=== Section Start ===

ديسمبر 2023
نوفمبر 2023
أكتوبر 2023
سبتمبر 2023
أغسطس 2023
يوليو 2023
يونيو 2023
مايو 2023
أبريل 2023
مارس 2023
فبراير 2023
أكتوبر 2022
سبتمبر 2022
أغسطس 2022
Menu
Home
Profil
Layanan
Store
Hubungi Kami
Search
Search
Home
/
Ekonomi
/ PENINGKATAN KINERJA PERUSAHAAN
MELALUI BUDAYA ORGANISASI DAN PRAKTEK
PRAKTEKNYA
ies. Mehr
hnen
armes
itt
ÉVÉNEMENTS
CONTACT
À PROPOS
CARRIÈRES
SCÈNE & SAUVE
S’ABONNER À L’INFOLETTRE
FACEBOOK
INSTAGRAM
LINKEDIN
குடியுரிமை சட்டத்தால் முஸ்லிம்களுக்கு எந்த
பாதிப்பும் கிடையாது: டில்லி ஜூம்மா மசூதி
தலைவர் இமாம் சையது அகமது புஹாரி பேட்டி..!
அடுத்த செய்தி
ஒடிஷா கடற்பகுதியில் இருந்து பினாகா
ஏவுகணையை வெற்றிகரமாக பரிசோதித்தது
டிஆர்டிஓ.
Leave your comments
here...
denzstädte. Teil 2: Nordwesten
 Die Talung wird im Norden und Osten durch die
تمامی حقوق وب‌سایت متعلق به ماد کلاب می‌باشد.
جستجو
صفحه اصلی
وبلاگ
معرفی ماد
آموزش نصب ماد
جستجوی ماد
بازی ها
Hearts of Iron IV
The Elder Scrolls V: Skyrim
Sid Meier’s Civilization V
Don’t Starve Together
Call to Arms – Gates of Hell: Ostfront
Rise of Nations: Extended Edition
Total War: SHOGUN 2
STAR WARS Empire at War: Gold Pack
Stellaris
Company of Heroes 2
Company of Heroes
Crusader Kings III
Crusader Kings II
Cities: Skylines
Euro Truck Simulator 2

=== Section End ===
=== Section Start ===

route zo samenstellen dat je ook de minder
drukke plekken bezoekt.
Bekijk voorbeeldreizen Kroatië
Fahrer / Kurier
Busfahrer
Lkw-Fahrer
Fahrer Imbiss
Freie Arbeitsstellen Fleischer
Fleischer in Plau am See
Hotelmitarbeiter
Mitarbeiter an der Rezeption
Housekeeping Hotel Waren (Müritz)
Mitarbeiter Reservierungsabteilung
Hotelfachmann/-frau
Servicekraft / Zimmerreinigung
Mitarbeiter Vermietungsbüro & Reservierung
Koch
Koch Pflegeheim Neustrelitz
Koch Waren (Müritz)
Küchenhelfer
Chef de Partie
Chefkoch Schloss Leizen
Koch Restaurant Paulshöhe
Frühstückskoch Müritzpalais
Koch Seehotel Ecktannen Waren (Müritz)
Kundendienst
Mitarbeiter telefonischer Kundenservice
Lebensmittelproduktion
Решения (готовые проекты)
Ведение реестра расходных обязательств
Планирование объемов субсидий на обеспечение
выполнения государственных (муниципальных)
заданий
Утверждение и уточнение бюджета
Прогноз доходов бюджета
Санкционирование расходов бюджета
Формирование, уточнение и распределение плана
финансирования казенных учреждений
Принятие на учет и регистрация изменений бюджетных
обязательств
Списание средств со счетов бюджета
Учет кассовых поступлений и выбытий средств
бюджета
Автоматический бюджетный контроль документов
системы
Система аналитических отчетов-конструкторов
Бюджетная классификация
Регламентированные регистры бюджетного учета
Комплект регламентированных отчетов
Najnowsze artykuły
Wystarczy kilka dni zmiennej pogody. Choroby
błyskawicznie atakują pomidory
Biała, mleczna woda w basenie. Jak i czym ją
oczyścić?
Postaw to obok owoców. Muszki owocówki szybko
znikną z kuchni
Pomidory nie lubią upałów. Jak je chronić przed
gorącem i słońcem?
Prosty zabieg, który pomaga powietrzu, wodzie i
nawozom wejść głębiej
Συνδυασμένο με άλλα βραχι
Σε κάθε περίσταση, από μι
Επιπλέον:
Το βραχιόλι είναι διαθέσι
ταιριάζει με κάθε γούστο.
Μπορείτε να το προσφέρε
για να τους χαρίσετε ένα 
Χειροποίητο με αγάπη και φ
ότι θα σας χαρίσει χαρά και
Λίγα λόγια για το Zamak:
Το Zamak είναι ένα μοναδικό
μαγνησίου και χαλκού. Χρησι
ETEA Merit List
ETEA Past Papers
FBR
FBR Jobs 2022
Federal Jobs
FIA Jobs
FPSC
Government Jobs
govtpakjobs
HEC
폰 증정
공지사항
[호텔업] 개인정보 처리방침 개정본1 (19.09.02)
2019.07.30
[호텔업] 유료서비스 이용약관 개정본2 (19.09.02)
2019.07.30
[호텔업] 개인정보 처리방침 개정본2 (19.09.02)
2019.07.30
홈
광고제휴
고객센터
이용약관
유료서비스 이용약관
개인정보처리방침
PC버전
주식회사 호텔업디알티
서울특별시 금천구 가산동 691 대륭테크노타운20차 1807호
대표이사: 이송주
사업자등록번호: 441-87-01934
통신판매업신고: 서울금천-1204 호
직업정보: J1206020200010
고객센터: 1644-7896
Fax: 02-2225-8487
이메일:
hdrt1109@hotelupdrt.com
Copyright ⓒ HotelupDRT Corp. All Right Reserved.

=== Section End ===

(Exercise aim):
In the data above, how many lines contain the word "Kings"? Only the number is wanted.

(Result below):
2